● **Отрывок текста**
Рассказывает Фаина Владимирова

Передо мной фотографии из семейного альбома Фаины Моисеевны Владимировой. Здесь запечатлена практически вся её жизнь. Со сложными виражами судьбы. А у кого из военного поколения, судьба была предсказуемой и гладкой?

 

Сегодня, кажется, что годы летели незаметно. Фаина Моисеевна, теперь уже по мужу Владимирова, всё та же оптимистка. Уверенно смотрит не только в объектив фотоаппарата, но и на саму жизнь. И только она сама и её близкие знали, сколько пришлось ей пережить, перетерпеть, чтобы прожить достойную жизнь, вырастить детей, увидеть внуков и правнуков.

Впрочем, о своей жизни Фаина Моисеевна рассказывает сама.

– Я довоенная, 1938 рождения.  Детские воспоминания очень избирательны. Мы запоминаем наиболее яркие моменты тех лет. У меня детство пришлось на войну. Мне было всего три года, но мне кажется я помню, как немцы начали бомбить Городок.

Мы жили тогда на Заречной улице. Это напротив нынешнего автовокзала. Там был большой луг, на котором пасли лошадей. У меня осталось в памяти, как убитая упала белая лошадь. Мама говорит, что ты не должна это помнить, ты же маленькая была совсем, но мне кажется, что я это помню.

– Расскажите о своих родителях.

– Мама белоруска, Анна Андреевна, девичья фамилия Кухарева, 1919 года рождения. Перед войной нигде не работала. Наверное, некогда было чем-то ещё заниматься, кроме нас, пятерых детей. Началась война, старшему брату девять лет, второму брату – семь, сестру – пять, мне – два с половиной, а младшей дочке, которая сейчас живёт в Городке, было две недели. Она родилась 8 июня 1941 года.

Папа работал в какой-то мастерской. Моисей Хаимович Перлов. Он с Городка.

Мама родилась в Городокском районе в деревне Смоловка. Когда они были детьми, родители отца жили на хуторе. Это, наверное, был Бескатовский сельский совет. Папа и мама там встретились, подружились, потом женились и нарожали нас пятерых. Я говорила маме, если бы наш папа вернулся после войны, нас, может быть, ещё было бы пятеро.

● **Отрывки материала**

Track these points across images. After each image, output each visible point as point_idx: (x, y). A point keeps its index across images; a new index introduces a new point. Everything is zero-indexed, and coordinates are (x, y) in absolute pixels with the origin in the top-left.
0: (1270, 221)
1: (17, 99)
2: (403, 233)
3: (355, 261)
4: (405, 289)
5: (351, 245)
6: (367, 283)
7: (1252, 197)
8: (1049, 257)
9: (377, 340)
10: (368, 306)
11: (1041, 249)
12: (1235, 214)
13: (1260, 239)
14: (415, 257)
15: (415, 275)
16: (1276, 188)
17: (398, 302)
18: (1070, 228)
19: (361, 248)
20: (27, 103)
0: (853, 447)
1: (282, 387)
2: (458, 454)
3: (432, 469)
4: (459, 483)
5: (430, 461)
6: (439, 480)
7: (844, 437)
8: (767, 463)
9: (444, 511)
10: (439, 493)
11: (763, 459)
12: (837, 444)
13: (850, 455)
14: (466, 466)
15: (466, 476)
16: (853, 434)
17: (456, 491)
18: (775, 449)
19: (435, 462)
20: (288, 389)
---
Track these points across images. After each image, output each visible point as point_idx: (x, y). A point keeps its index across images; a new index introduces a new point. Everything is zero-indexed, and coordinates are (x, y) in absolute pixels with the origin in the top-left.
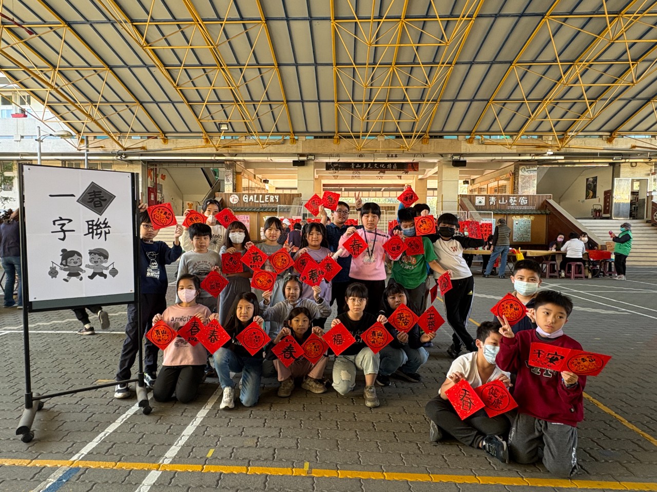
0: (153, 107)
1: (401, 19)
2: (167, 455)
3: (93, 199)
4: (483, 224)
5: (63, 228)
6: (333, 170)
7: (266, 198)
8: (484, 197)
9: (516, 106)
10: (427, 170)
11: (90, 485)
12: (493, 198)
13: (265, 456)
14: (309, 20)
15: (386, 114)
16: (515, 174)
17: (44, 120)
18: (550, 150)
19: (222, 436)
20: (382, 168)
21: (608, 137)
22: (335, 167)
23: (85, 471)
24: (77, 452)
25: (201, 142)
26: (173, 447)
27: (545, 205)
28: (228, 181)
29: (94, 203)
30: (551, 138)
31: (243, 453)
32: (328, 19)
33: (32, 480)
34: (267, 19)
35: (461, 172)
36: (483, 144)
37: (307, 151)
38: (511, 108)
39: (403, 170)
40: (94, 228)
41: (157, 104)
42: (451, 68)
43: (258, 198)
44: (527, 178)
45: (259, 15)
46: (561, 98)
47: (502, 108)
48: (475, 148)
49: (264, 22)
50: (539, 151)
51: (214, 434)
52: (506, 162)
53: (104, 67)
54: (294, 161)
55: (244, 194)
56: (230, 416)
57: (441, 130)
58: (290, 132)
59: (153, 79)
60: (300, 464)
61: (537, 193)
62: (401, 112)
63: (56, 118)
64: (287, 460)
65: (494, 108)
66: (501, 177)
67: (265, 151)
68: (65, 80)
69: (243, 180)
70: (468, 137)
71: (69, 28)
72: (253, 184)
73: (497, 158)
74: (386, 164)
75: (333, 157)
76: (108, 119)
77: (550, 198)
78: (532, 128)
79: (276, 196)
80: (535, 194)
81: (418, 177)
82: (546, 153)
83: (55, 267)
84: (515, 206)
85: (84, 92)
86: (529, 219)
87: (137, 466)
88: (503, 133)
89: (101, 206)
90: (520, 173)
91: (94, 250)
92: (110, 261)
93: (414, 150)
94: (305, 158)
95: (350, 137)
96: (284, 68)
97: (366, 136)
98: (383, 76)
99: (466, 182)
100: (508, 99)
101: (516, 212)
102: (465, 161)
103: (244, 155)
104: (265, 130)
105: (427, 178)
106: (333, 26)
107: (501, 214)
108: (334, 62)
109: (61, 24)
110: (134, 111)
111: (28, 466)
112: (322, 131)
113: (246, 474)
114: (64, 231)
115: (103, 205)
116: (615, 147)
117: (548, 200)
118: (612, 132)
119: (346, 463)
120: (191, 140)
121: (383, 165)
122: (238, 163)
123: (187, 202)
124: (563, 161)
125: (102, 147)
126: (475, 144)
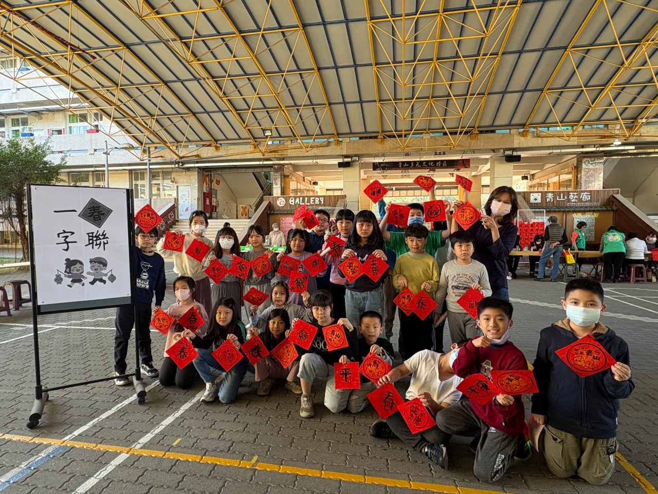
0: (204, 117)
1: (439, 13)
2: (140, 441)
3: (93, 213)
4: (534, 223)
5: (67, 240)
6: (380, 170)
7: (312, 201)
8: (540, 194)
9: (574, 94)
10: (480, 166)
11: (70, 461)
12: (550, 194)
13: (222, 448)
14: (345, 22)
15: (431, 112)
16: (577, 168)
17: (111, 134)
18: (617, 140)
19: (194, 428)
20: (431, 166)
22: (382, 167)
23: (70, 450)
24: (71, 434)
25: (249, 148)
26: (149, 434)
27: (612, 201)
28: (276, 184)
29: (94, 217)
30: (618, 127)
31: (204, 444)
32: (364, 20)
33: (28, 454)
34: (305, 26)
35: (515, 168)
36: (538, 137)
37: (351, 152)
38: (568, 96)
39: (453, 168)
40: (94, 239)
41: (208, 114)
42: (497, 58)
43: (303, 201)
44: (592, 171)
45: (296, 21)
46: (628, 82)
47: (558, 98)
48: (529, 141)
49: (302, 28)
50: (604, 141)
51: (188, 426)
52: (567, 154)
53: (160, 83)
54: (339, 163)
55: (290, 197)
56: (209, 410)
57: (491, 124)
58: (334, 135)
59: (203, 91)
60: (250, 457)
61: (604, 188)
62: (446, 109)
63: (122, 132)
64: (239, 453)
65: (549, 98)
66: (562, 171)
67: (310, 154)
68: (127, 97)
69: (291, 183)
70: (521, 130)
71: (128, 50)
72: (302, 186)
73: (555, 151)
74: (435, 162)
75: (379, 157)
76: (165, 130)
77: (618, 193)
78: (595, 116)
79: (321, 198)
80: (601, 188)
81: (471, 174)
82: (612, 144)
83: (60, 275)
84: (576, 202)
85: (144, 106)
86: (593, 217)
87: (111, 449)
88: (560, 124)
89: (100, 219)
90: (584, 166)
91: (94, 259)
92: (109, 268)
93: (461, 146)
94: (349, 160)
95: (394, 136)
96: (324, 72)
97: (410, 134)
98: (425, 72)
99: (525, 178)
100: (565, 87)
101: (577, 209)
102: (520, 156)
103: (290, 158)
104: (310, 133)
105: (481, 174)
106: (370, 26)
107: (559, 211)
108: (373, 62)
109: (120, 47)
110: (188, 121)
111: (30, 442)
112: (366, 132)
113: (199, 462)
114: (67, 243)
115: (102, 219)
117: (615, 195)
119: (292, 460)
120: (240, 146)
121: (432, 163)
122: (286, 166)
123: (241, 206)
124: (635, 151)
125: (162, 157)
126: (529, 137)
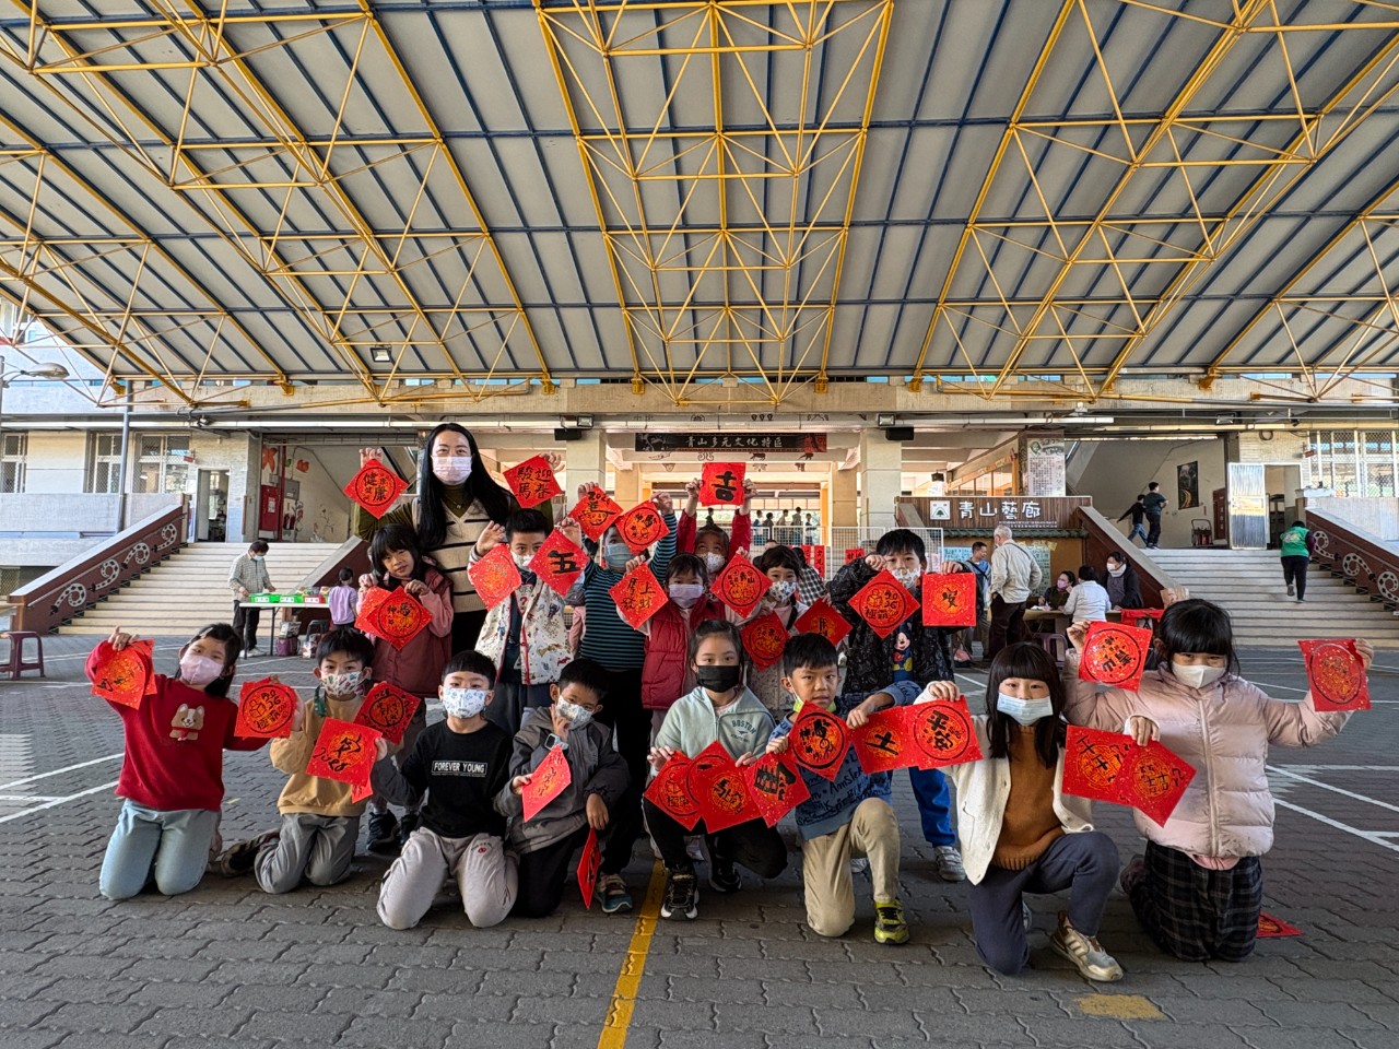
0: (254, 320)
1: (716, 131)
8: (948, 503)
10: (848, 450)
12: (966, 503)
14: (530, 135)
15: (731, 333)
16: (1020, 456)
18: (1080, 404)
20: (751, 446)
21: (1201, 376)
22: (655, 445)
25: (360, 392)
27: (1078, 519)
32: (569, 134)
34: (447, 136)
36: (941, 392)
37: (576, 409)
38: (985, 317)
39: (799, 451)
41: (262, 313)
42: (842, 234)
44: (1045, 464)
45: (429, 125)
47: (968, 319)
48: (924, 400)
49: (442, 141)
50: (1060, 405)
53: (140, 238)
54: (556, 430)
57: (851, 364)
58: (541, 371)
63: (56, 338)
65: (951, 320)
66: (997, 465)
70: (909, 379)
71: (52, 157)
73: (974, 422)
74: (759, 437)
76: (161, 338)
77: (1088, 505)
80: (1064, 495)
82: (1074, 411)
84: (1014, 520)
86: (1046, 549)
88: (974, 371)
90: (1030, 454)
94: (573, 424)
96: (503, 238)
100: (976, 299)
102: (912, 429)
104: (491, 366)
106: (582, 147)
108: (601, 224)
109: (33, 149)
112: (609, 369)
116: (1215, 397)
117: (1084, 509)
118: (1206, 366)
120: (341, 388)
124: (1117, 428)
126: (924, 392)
...
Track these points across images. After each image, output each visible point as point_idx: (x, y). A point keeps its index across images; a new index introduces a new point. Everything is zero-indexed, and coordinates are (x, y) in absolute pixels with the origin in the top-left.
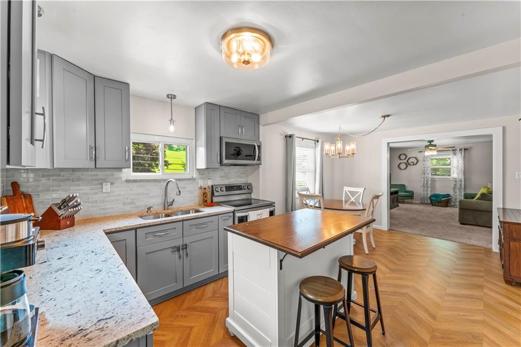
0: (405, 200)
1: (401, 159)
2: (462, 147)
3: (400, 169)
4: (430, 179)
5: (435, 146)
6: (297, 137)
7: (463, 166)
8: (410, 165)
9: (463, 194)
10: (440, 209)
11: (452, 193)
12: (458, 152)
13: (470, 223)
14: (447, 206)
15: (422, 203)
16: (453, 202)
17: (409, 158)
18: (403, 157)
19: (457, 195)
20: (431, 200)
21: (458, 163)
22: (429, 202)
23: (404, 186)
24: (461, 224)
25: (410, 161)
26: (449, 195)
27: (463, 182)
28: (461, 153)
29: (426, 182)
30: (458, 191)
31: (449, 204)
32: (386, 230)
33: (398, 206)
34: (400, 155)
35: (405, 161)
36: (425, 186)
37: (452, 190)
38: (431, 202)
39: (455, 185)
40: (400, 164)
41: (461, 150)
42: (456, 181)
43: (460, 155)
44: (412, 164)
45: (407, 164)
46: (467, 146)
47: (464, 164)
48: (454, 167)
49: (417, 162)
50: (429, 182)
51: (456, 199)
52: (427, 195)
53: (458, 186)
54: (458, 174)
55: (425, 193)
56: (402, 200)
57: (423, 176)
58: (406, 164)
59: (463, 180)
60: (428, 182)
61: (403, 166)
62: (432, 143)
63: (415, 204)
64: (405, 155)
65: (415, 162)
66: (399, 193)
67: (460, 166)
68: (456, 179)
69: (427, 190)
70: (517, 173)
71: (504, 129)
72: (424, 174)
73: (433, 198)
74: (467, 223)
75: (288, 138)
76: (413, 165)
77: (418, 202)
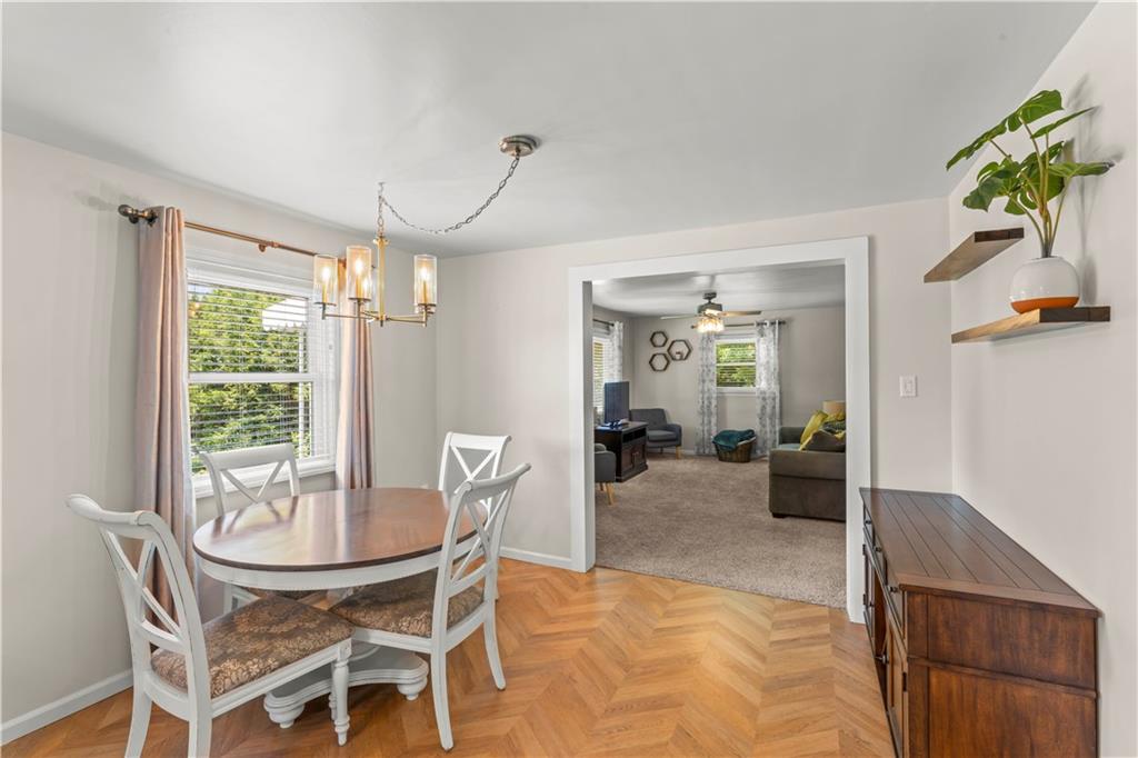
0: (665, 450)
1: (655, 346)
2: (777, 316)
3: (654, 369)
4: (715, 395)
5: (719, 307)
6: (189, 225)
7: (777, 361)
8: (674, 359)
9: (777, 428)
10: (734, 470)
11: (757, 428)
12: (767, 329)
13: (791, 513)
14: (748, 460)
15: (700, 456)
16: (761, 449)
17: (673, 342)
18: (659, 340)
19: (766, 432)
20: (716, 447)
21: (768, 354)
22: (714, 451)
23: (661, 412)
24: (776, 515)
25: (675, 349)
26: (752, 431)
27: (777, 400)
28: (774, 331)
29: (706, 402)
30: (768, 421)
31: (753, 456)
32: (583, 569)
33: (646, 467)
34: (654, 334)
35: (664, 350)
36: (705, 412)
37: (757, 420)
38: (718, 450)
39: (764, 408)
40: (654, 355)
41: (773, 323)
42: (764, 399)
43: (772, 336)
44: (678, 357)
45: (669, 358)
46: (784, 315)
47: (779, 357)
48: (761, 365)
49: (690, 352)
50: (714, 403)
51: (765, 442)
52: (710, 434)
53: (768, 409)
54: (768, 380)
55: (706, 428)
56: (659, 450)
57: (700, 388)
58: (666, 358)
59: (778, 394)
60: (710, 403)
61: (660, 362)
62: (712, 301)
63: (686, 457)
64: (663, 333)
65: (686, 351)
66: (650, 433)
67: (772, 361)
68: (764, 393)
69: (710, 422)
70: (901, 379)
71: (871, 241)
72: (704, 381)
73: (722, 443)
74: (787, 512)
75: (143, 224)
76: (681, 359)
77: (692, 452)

● **Задание**
В какой деревне родилась мама Фаины Моисеевны, если верить рассказу Фаины Владимировой о своей семье? Материал взят из другого источника.

● **Ответ к заданию**
В деревне Смоловка Городокского района.